In most other languages you can read the statements fairly linearly, one statement leads to the next, and to the next, etc. At least within functions/methods and then you usually have indentation to help with understanding boundaries. Each "logical line" may be spread out over one or even several on-screen lines, but it's fairly easy to see the whole logical line and understand it at a glance.

Not always so with SQL.

If I get a complex SQL query to analyze, the first thing I do is not look for the SELECT clause (I'll usually have some sense of that before I start), but rather the FROM clause including it's JOINs and such. When keywords are uppercase, scanning the page for where in the statement to start my reading is much easier. Next I want the WHERE clause and its predicates... and finally I want to see what's being selected. So I'm not reading things nearly as linearly to understand a single logical statement like I would to understand say, a well written function. Also, single queries can be very long, so being able to jump around them where there are not going to necessarily be other cues can be important.

I could be wrong, but the density of user defined names (schemas, tables, columns, etc) also is higher than in other languages, so having the keywords in uppercase makes those more spread-out statement boundaries and fewer numbers of keywords in uppercase again helps me scan the statements for those major parts as I need them.

If you're writing single table queries, no sub-queries, maybe a dozen of columns or so, and only a relatively small number of WHERE clause predicates, then it might not matter much. For better or worse, that's not the world I usually find myself in :-)

1 comments

Wouldn't syntax highlighting help with most of the issues you've outlined?
If I've got my developer hat on, yeah, sort of.
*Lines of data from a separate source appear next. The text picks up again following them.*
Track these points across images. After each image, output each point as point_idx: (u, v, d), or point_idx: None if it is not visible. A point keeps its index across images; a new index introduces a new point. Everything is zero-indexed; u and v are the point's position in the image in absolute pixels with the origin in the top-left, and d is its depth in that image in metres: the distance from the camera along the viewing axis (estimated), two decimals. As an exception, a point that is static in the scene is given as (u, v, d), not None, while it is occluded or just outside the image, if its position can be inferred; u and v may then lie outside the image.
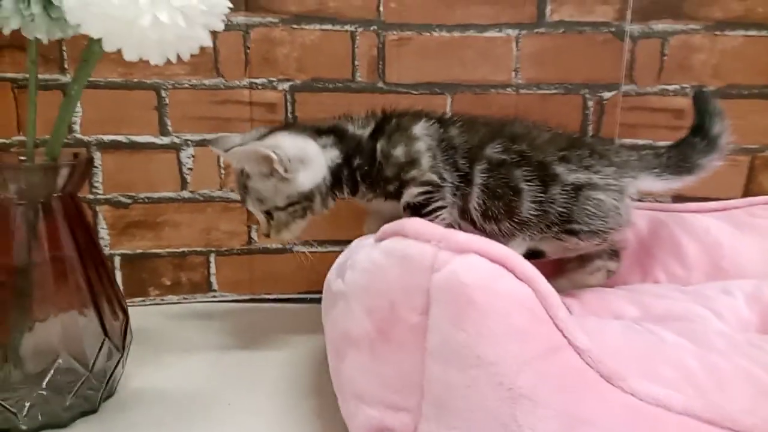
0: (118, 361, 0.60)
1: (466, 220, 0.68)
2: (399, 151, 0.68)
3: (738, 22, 0.83)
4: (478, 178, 0.66)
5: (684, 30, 0.84)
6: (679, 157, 0.69)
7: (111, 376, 0.59)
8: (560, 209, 0.64)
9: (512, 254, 0.41)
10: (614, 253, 0.74)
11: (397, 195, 0.68)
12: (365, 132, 0.71)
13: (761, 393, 0.45)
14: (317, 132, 0.71)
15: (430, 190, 0.66)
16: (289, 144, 0.68)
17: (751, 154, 0.87)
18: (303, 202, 0.70)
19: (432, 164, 0.67)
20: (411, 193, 0.67)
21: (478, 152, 0.67)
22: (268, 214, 0.71)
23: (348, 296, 0.49)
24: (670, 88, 0.86)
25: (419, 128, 0.69)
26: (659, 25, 0.84)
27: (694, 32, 0.84)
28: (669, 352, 0.50)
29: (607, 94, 0.86)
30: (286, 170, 0.67)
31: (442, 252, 0.42)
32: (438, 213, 0.67)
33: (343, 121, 0.74)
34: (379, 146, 0.69)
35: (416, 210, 0.67)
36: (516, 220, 0.65)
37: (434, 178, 0.66)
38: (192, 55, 0.85)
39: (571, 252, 0.69)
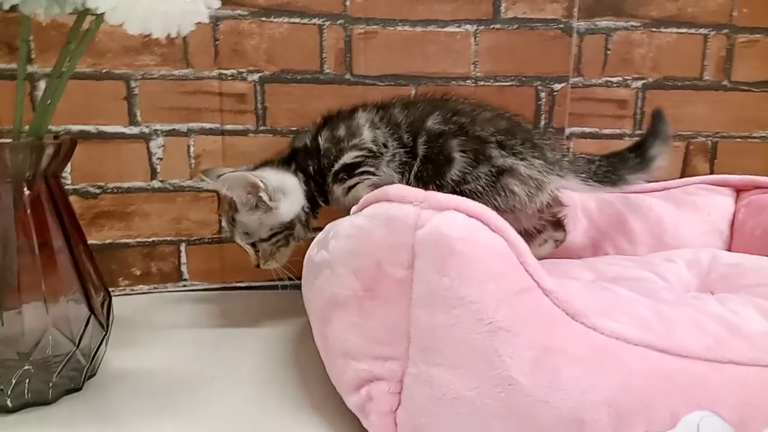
0: (102, 339, 0.61)
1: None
2: (341, 130, 0.74)
3: (672, 21, 0.92)
4: (420, 150, 0.70)
5: (625, 27, 0.92)
6: (609, 168, 0.72)
7: (95, 354, 0.60)
8: (478, 187, 0.67)
9: (486, 210, 0.46)
10: (558, 224, 0.79)
11: (339, 173, 0.73)
12: (309, 136, 0.77)
13: (704, 332, 0.51)
14: (284, 162, 0.77)
15: (366, 155, 0.71)
16: (273, 176, 0.74)
17: (686, 140, 0.96)
18: (285, 231, 0.75)
19: (373, 137, 0.72)
20: (348, 155, 0.72)
21: (420, 125, 0.71)
22: (254, 246, 0.76)
23: (333, 262, 0.52)
24: (614, 80, 0.94)
25: (360, 113, 0.74)
26: (603, 22, 0.92)
27: (634, 29, 0.92)
28: (624, 303, 0.56)
29: (557, 86, 0.93)
30: (270, 199, 0.72)
31: (424, 211, 0.46)
32: (365, 177, 0.71)
33: (296, 139, 0.80)
34: (321, 137, 0.75)
35: (348, 170, 0.71)
36: (438, 183, 0.69)
37: (373, 147, 0.71)
38: (161, 46, 0.87)
39: None
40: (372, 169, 0.71)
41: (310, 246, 0.63)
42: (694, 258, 0.77)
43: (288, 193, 0.74)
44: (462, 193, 0.66)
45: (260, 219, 0.74)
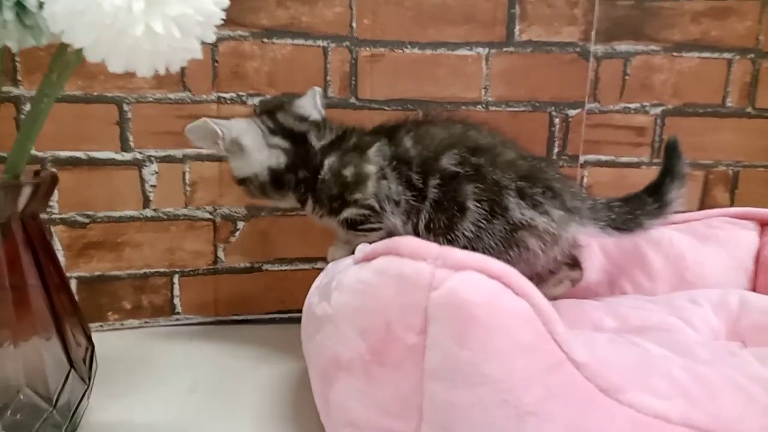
0: (84, 394, 0.56)
1: (416, 231, 0.67)
2: (348, 171, 0.68)
3: (694, 44, 0.88)
4: (431, 193, 0.65)
5: (645, 51, 0.88)
6: (627, 216, 0.67)
7: (76, 410, 0.55)
8: (491, 243, 0.62)
9: (510, 270, 0.41)
10: (574, 263, 0.74)
11: (338, 212, 0.68)
12: (320, 143, 0.71)
13: (749, 401, 0.46)
14: (277, 130, 0.71)
15: (369, 214, 0.67)
16: (239, 128, 0.70)
17: (705, 169, 0.92)
18: (245, 184, 0.72)
19: (376, 192, 0.66)
20: (350, 212, 0.67)
21: (433, 164, 0.65)
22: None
23: (337, 319, 0.48)
24: (632, 106, 0.89)
25: (372, 150, 0.68)
26: (622, 46, 0.87)
27: (654, 53, 0.88)
28: (657, 363, 0.51)
29: (572, 112, 0.88)
30: (225, 150, 0.69)
31: (439, 270, 0.41)
32: (371, 233, 0.67)
33: (313, 127, 0.73)
34: (327, 162, 0.69)
35: (351, 225, 0.68)
36: (449, 237, 0.63)
37: (375, 204, 0.66)
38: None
39: None
40: (376, 225, 0.67)
41: (310, 291, 0.59)
42: (722, 300, 0.72)
43: (244, 152, 0.70)
44: (474, 249, 0.61)
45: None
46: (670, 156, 0.71)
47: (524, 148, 0.70)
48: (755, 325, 0.65)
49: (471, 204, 0.62)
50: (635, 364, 0.50)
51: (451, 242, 0.63)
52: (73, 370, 0.53)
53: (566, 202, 0.64)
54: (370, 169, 0.67)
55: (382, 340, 0.43)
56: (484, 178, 0.62)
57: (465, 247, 0.61)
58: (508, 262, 0.58)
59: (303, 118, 0.73)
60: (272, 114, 0.72)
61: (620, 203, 0.68)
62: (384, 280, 0.44)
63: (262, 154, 0.70)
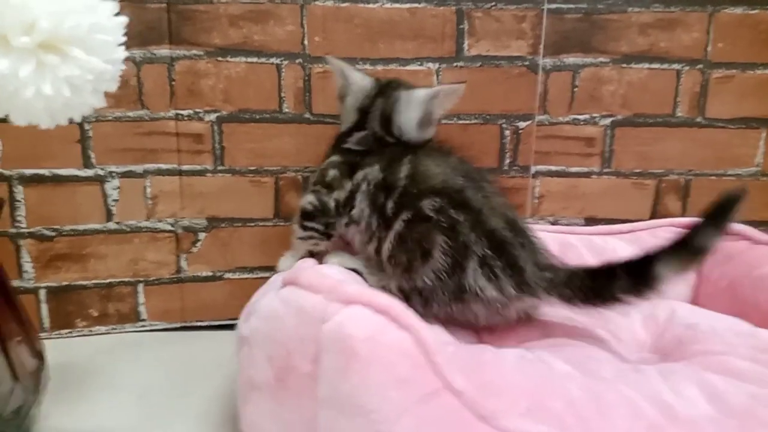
0: (31, 407, 0.60)
1: (379, 256, 0.69)
2: (332, 174, 0.72)
3: (643, 56, 0.89)
4: (398, 224, 0.66)
5: (593, 63, 0.89)
6: (594, 286, 0.63)
7: (23, 423, 0.59)
8: (444, 296, 0.63)
9: (395, 305, 0.44)
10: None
11: (305, 194, 0.74)
12: (349, 145, 0.75)
13: (637, 418, 0.49)
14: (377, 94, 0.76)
15: (320, 209, 0.70)
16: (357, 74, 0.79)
17: (657, 178, 0.93)
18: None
19: (338, 199, 0.70)
20: (308, 198, 0.72)
21: (414, 200, 0.65)
22: None
23: (251, 342, 0.51)
24: (581, 117, 0.91)
25: (360, 174, 0.70)
26: (570, 59, 0.89)
27: (602, 65, 0.89)
28: (557, 383, 0.54)
29: (522, 124, 0.90)
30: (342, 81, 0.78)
31: (331, 304, 0.45)
32: (313, 235, 0.71)
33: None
34: (332, 157, 0.75)
35: (302, 215, 0.73)
36: (408, 278, 0.64)
37: (331, 206, 0.70)
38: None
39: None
40: (319, 227, 0.71)
41: (245, 308, 0.62)
42: (652, 313, 0.74)
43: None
44: (427, 296, 0.63)
45: None
46: (709, 218, 0.60)
47: (511, 206, 0.70)
48: (677, 338, 0.68)
49: (437, 253, 0.63)
50: (535, 385, 0.52)
51: (409, 281, 0.64)
52: (18, 384, 0.57)
53: (526, 273, 0.63)
54: (346, 186, 0.71)
55: (285, 367, 0.47)
56: (456, 236, 0.63)
57: (420, 291, 0.63)
58: (449, 314, 0.63)
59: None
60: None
61: (585, 272, 0.64)
62: (287, 311, 0.47)
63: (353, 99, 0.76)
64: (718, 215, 0.60)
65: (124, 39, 0.44)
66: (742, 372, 0.58)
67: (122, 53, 0.44)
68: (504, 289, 0.63)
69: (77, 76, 0.40)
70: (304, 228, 0.72)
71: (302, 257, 0.70)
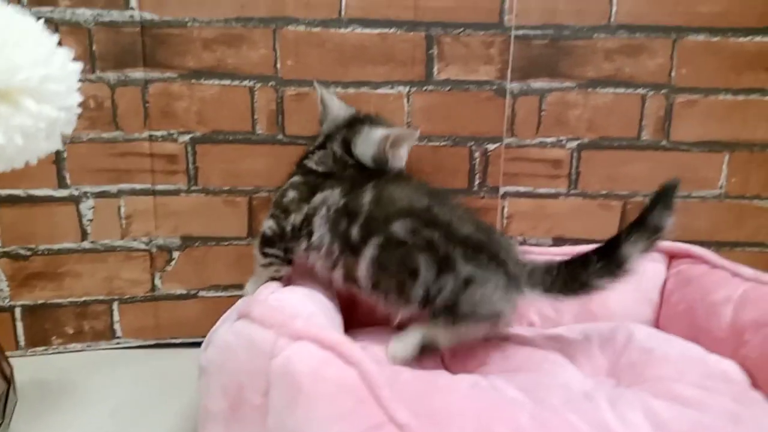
0: (-2, 430, 0.61)
1: (352, 283, 0.70)
2: (291, 195, 0.73)
3: (608, 81, 0.91)
4: (370, 251, 0.67)
5: (560, 87, 0.91)
6: (568, 276, 0.69)
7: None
8: (448, 295, 0.66)
9: (343, 340, 0.46)
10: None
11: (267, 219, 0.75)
12: (311, 165, 0.77)
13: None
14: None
15: (278, 234, 0.71)
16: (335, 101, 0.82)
17: (623, 199, 0.95)
18: None
19: (294, 228, 0.71)
20: (267, 223, 0.73)
21: (383, 226, 0.67)
22: None
23: (207, 372, 0.53)
24: (548, 140, 0.93)
25: (319, 197, 0.71)
26: (537, 83, 0.91)
27: (569, 89, 0.91)
28: (506, 410, 0.56)
29: (491, 146, 0.92)
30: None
31: (280, 339, 0.46)
32: (273, 261, 0.72)
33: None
34: (293, 178, 0.76)
35: (261, 240, 0.73)
36: (405, 298, 0.68)
37: (288, 230, 0.71)
38: (89, 109, 0.87)
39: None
40: (278, 253, 0.72)
41: (208, 335, 0.64)
42: (611, 336, 0.76)
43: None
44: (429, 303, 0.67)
45: None
46: (654, 202, 0.67)
47: (476, 216, 0.74)
48: (631, 363, 0.70)
49: (423, 270, 0.66)
50: (483, 412, 0.54)
51: (408, 302, 0.67)
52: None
53: (509, 270, 0.68)
54: (303, 209, 0.71)
55: (238, 399, 0.49)
56: (436, 251, 0.66)
57: (421, 304, 0.67)
58: (474, 302, 0.66)
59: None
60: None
61: (559, 265, 0.69)
62: (239, 343, 0.49)
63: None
64: (664, 198, 0.67)
65: (78, 85, 0.46)
66: (688, 398, 0.60)
67: (76, 99, 0.46)
68: (498, 276, 0.67)
69: (29, 126, 0.41)
70: (265, 255, 0.73)
71: (267, 281, 0.72)
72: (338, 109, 0.80)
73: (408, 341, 0.69)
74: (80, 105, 0.84)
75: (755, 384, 0.65)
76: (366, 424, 0.44)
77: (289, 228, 0.72)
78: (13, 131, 0.40)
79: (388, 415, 0.45)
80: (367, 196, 0.70)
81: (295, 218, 0.72)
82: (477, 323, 0.68)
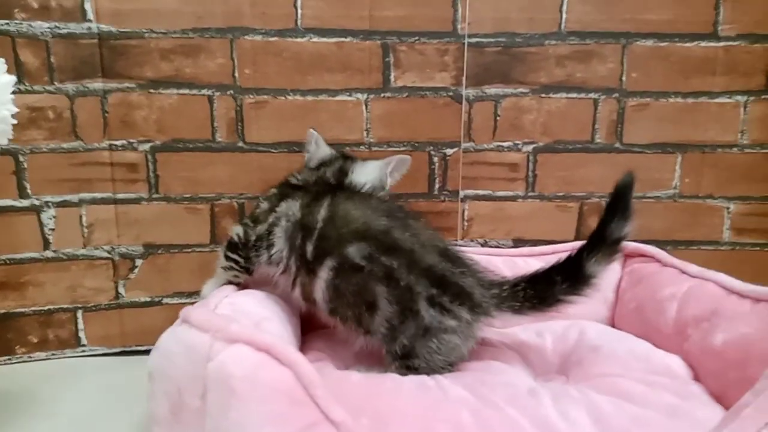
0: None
1: (311, 304, 0.70)
2: (263, 206, 0.75)
3: (561, 86, 0.93)
4: (324, 273, 0.66)
5: (514, 93, 0.93)
6: (534, 292, 0.68)
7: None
8: (406, 342, 0.65)
9: (276, 343, 0.47)
10: None
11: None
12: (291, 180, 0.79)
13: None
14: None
15: (243, 242, 0.72)
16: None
17: (579, 201, 0.97)
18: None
19: (259, 238, 0.72)
20: (237, 228, 0.74)
21: (337, 247, 0.66)
22: None
23: (152, 377, 0.54)
24: (505, 144, 0.95)
25: (283, 206, 0.72)
26: (492, 89, 0.93)
27: (522, 95, 0.93)
28: (447, 409, 0.57)
29: (449, 151, 0.94)
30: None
31: (216, 342, 0.47)
32: (233, 266, 0.73)
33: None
34: (271, 190, 0.78)
35: (227, 245, 0.74)
36: (366, 330, 0.67)
37: (251, 238, 0.72)
38: (48, 120, 0.88)
39: None
40: (240, 260, 0.72)
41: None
42: (563, 334, 0.78)
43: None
44: (393, 340, 0.66)
45: None
46: (610, 211, 0.66)
47: (440, 238, 0.73)
48: (580, 360, 0.71)
49: (382, 303, 0.65)
50: (425, 411, 0.56)
51: (367, 333, 0.67)
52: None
53: (476, 300, 0.67)
54: (269, 219, 0.72)
55: (177, 403, 0.50)
56: (396, 283, 0.65)
57: (382, 339, 0.66)
58: (429, 360, 0.65)
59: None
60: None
61: (525, 281, 0.69)
62: (178, 348, 0.50)
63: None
64: (619, 205, 0.66)
65: (11, 97, 0.47)
66: (631, 394, 0.62)
67: (10, 110, 0.47)
68: (461, 317, 0.66)
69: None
70: (227, 258, 0.74)
71: (224, 284, 0.74)
72: (326, 150, 0.83)
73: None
74: (39, 115, 0.85)
75: (697, 377, 0.67)
76: (301, 424, 0.45)
77: (253, 238, 0.72)
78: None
79: (323, 413, 0.46)
80: (321, 212, 0.69)
81: (260, 228, 0.72)
82: (431, 371, 0.66)
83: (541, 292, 0.68)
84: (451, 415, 0.56)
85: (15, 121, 0.48)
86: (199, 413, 0.48)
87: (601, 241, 0.67)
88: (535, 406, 0.59)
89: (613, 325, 0.85)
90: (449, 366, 0.67)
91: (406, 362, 0.66)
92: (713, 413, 0.59)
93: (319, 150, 0.83)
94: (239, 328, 0.47)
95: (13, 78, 0.49)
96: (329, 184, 0.76)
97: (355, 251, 0.66)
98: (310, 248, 0.68)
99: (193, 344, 0.48)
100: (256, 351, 0.46)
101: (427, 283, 0.65)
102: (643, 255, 0.87)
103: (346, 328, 0.69)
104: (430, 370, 0.66)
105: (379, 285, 0.65)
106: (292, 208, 0.71)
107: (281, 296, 0.74)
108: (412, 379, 0.63)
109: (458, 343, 0.67)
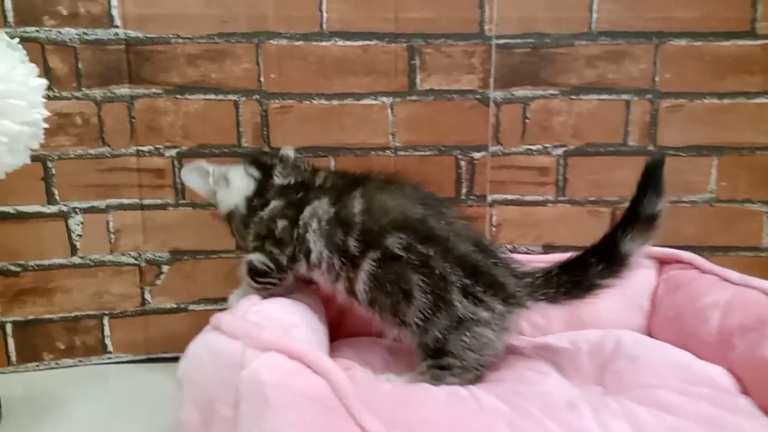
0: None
1: (353, 297, 0.69)
2: (281, 224, 0.70)
3: (592, 87, 0.91)
4: (367, 265, 0.66)
5: (543, 95, 0.91)
6: (568, 278, 0.67)
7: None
8: (438, 334, 0.64)
9: (309, 351, 0.46)
10: None
11: (252, 251, 0.71)
12: (280, 181, 0.74)
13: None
14: (254, 163, 0.76)
15: (273, 269, 0.69)
16: (227, 168, 0.76)
17: (611, 205, 0.95)
18: (230, 221, 0.75)
19: (290, 253, 0.69)
20: (258, 258, 0.70)
21: (378, 239, 0.66)
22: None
23: (181, 384, 0.53)
24: (534, 147, 0.93)
25: (309, 210, 0.70)
26: (520, 91, 0.91)
27: (552, 97, 0.91)
28: (482, 419, 0.55)
29: (476, 155, 0.92)
30: (214, 183, 0.74)
31: (248, 349, 0.46)
32: (268, 287, 0.70)
33: (279, 162, 0.76)
34: (273, 204, 0.72)
35: (252, 272, 0.70)
36: (400, 321, 0.66)
37: (284, 262, 0.69)
38: (76, 126, 0.88)
39: None
40: (275, 281, 0.70)
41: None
42: (599, 343, 0.76)
43: (228, 184, 0.74)
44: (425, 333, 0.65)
45: (216, 200, 0.76)
46: (642, 189, 0.65)
47: (473, 229, 0.72)
48: (618, 370, 0.69)
49: (417, 293, 0.64)
50: (459, 422, 0.54)
51: (401, 325, 0.66)
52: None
53: (509, 291, 0.66)
54: (296, 232, 0.69)
55: (209, 412, 0.49)
56: (431, 272, 0.64)
57: (415, 332, 0.65)
58: (463, 347, 0.64)
59: (281, 157, 0.77)
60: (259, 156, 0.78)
61: (558, 269, 0.67)
62: (208, 356, 0.49)
63: (241, 182, 0.74)
64: (650, 182, 0.65)
65: (42, 100, 0.46)
66: (672, 405, 0.59)
67: (41, 114, 0.46)
68: (494, 308, 0.65)
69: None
70: (257, 282, 0.71)
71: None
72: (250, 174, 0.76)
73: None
74: (67, 121, 0.85)
75: (743, 389, 0.64)
76: (334, 435, 0.44)
77: (285, 261, 0.70)
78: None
79: (357, 424, 0.44)
80: (357, 205, 0.68)
81: (290, 248, 0.69)
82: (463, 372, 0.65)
83: (575, 277, 0.67)
84: (486, 426, 0.54)
85: (46, 125, 0.48)
86: (231, 423, 0.46)
87: (635, 218, 0.66)
88: (574, 418, 0.57)
89: (649, 334, 0.82)
90: (482, 367, 0.66)
91: (439, 361, 0.65)
92: (762, 428, 0.56)
93: (237, 178, 0.75)
94: (271, 335, 0.46)
95: (44, 81, 0.49)
96: (352, 176, 0.74)
97: (394, 241, 0.66)
98: (352, 242, 0.67)
99: (224, 351, 0.47)
100: (289, 359, 0.45)
101: (461, 273, 0.65)
102: (679, 261, 0.84)
103: (383, 319, 0.68)
104: (462, 371, 0.65)
105: (416, 274, 0.65)
106: (320, 207, 0.70)
107: (308, 294, 0.72)
108: (443, 389, 0.61)
109: (492, 337, 0.66)
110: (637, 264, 0.67)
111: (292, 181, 0.74)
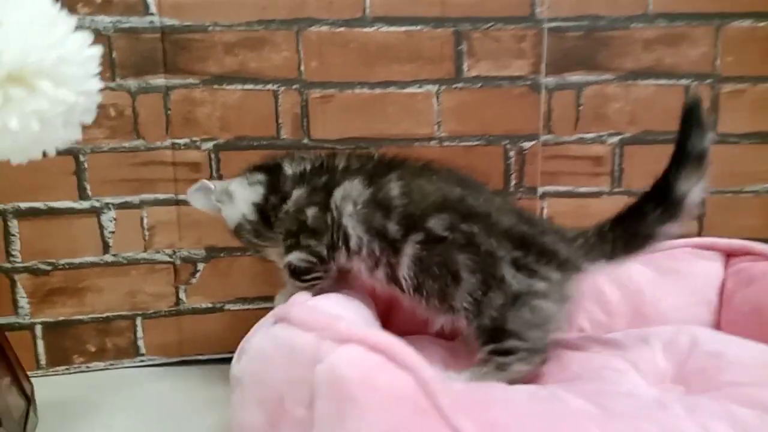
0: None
1: (395, 285, 0.65)
2: (310, 212, 0.66)
3: (649, 72, 0.86)
4: (410, 248, 0.63)
5: (597, 81, 0.87)
6: (624, 233, 0.64)
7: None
8: (495, 314, 0.61)
9: (394, 343, 0.41)
10: None
11: (288, 251, 0.67)
12: (294, 170, 0.71)
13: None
14: (256, 168, 0.73)
15: (315, 262, 0.66)
16: (228, 182, 0.73)
17: (670, 197, 0.90)
18: (240, 233, 0.72)
19: (329, 241, 0.65)
20: (297, 256, 0.66)
21: (420, 221, 0.63)
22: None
23: (242, 384, 0.48)
24: (587, 136, 0.88)
25: (340, 192, 0.66)
26: (573, 77, 0.87)
27: (607, 82, 0.87)
28: (572, 420, 0.50)
29: (527, 144, 0.88)
30: (217, 200, 0.71)
31: (324, 342, 0.42)
32: (315, 282, 0.66)
33: (287, 157, 0.74)
34: (295, 194, 0.68)
35: (295, 273, 0.67)
36: (449, 306, 0.63)
37: (324, 253, 0.65)
38: (110, 118, 0.85)
39: None
40: (321, 274, 0.66)
41: (239, 346, 0.59)
42: (673, 339, 0.70)
43: (231, 197, 0.71)
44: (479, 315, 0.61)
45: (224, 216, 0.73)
46: (685, 130, 0.62)
47: (514, 203, 0.70)
48: (700, 368, 0.63)
49: (465, 274, 0.61)
50: (548, 424, 0.49)
51: (450, 310, 0.63)
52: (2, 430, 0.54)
53: (562, 257, 0.63)
54: (330, 217, 0.66)
55: (278, 412, 0.44)
56: (477, 249, 0.61)
57: (467, 316, 0.62)
58: (525, 324, 0.60)
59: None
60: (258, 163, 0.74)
61: (611, 224, 0.65)
62: (277, 351, 0.45)
63: (245, 191, 0.71)
64: (692, 120, 0.62)
65: (98, 70, 0.42)
66: (773, 404, 0.54)
67: (96, 84, 0.42)
68: (550, 278, 0.62)
69: (46, 110, 0.38)
70: (304, 281, 0.67)
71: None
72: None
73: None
74: (101, 113, 0.82)
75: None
76: (426, 435, 0.39)
77: (325, 251, 0.66)
78: (29, 116, 0.36)
79: (450, 426, 0.40)
80: (394, 188, 0.65)
81: (327, 236, 0.66)
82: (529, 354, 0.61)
83: (632, 227, 0.64)
84: (577, 427, 0.49)
85: (101, 99, 0.44)
86: (304, 423, 0.42)
87: (685, 157, 0.62)
88: (669, 418, 0.52)
89: (719, 330, 0.77)
90: (546, 345, 0.63)
91: (501, 345, 0.61)
92: None
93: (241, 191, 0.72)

I still find the case differences more pronounced without necessarily forcing me into a more in-my-face code formatting theme. Also, for all the reason A code format is important, the fact that I have 20 years experience with up-to-now SQL norms mean that I'm trained to look for certain things and can, almost without thinking, focus in on those with the help of historical formatting. Arbitrary changes to that history mean that now I have to discard that muscle memory and learn new ways of looking at things... I'm not sure the gain of a few less caps locks keystrokes merits forcing that learning curve. Sure the kids won't care about that because there's nothing to lose, but some of us old timers lose the benefit of our experience.

But developers with good tooling to deal with more static views of the code aren't the only readers of SQL, and perhaps not the most common.

With my DBA hat on, trying to figure out what's going on reading through logs and such, I don't always have that kind of tooling available. In this context the casing can help as well.... and this may form some of my bias; my first professional experiences on the application side of the world were in very much DBA roles dealing with other people's applications running on my servers. Insofar as access tools preserve developer formatting, having good "color-blind" formats made reading complex queries easier.

Yeah indeed -- though I'd prefer to write all lowercase for the sake of ease, I too stick to the 'uppercasing' norms mainly to help with ease of readability -- especially in shell-only environments where syntax highlighting isn't available [e.g., using psql]
Syntax highlighting is a huge boon working with SQL, but unfortunately you often find you are working with SQL embedded as a string in some other programming language.

I wonder if programming languages should have a way of specifying that a string constant contains embedded code or a template, so text editors can display it accordingly.

I deal with a lot of SQL embedded in code, and prefer uppercase keywords as it seems to help me visually parse the overall file.

PyCharm (and likely other editors by Jetbrains) supports embedded programming languages! However, language level support so that this could be automatically done by all editors would be great.
a lot of programming languages do have a way of specifying that a string constant contains embedded code or a template. Sublime Text for example will look for PHP heredocs with an identifier of XML, HTML, SQL etc. to know what to lex/highlight the string as. Or it will check whether the string starts with an uppercase "SELECT", as the chances are it's gonna be SQL. Code fences in GitHub Formatted Markdown are also a good example of this hinting.